Владимир Каменцев - Океан. Выпуск пятый
Антон Петрович подолгу стоял на линии прибоя, вода лизала его башмаки, надвигалась и снова отступала.
— Пойдем, простудишься. Смотри, все ноги мокрые. — Рита брала его под руку.
Они поднимались по крутой дощатой лестнице, над которой смыкались кроны деревьев. Москалев шел легко, и его можно было принять за молодого парня, курсанта мореходки — бритый затылок, прямая стать, распахнутая флотская шинель. Он был таким, когда они впервые встретились на паруснике «Товарищ». Молодая пионервожатая привела тогда свой отряд на знаменитый парусник, мальчишки разбежались по судну, исчезли за надстройками, скрылись в коридорах, в рубке. Она попыталась угнаться за всеми сразу и сама запуталась в снастях, в крутых переходах, в многочисленных палубах.

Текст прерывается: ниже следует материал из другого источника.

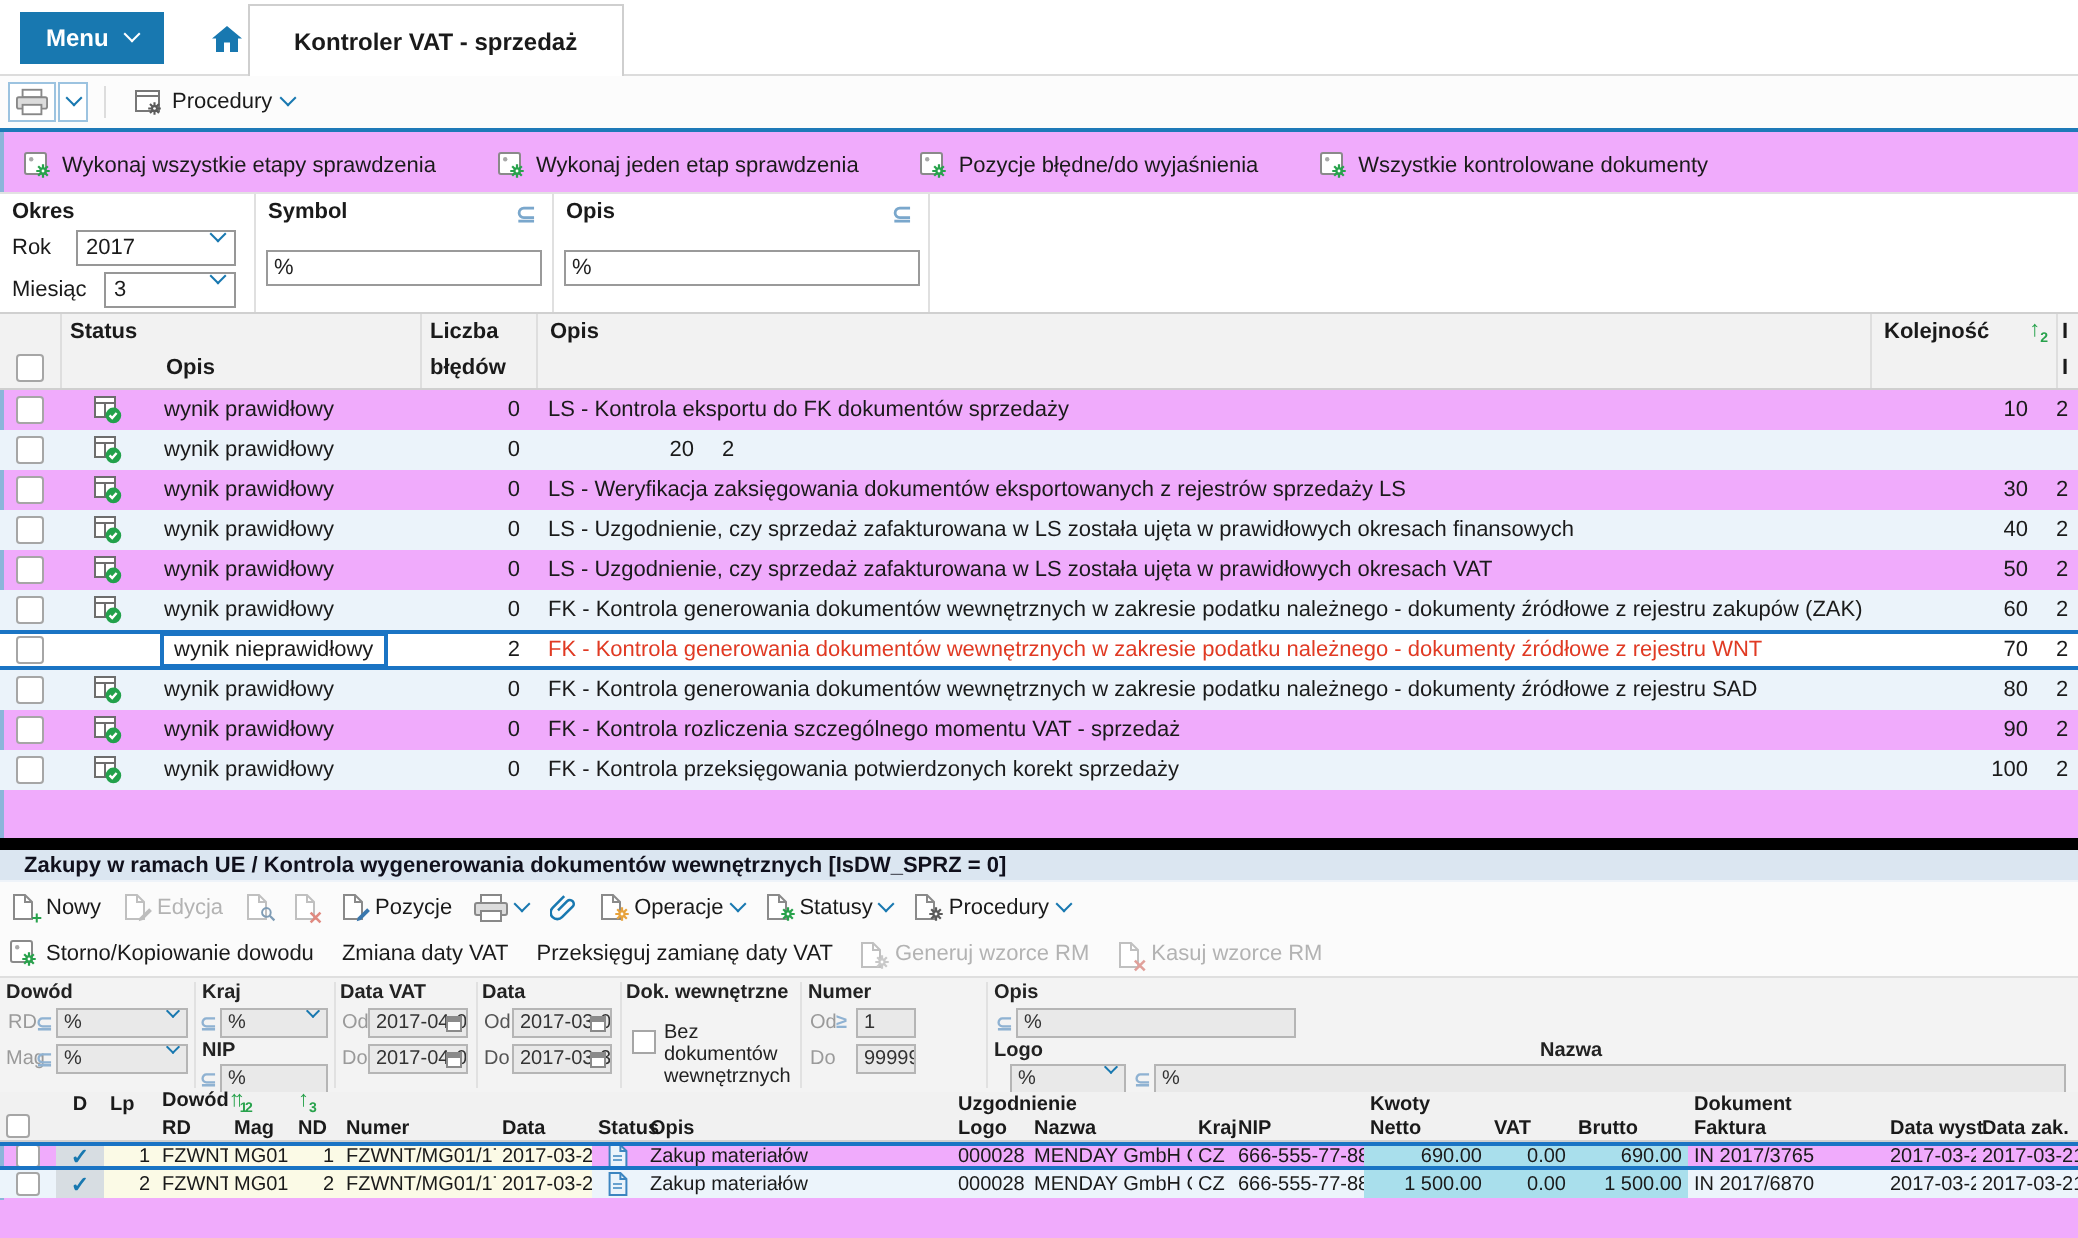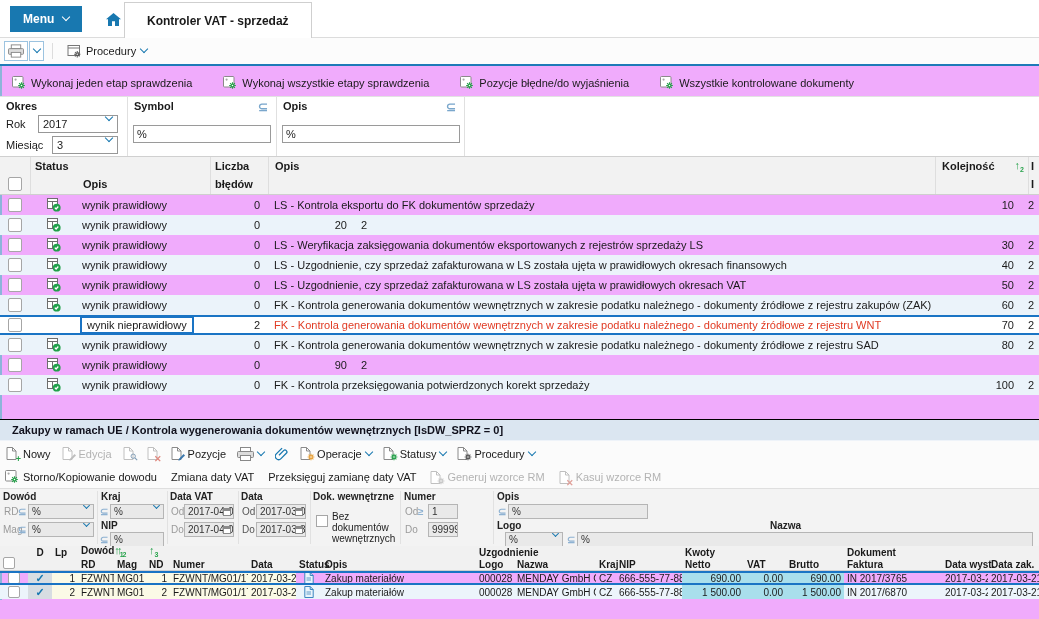"Wykonaj jeden etap sprawdzenia" button.runbtn { order: before "Wykonaj wszystkie etapy sprawdzenia" -> after "Wykonaj wszystkie etapy sprawdzenia" }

— Курсант Москалев, — приказал вахтенный штурман, — помогите вожатой собрать детей!
Ей было тогда восемнадцать лет. Желтые, переливающиеся на солнце волосы падали на зеленую спортивную куртку.
— Ох, — сказала она, — Эдик залез на мачту!
Москалев доставил Эдика вниз. Потом они спускались по узким трапам, собирая отряд. Крепкие загорелые ноги вожатой быстро перебирали ступени.
Вечером они долго бродили по набережной. Солнце спускалось в залив, сливалось с водой и красной полосой опоясывало бухту, перекрестья мачт, портовые краны и низкие здания пакгаузов. Потом забрели в парк. Здесь они обнаружили пустующий деревянный домик. Запах яблок, разбросанных вокруг дома, рамы окон без стекол, деревянная табуретка.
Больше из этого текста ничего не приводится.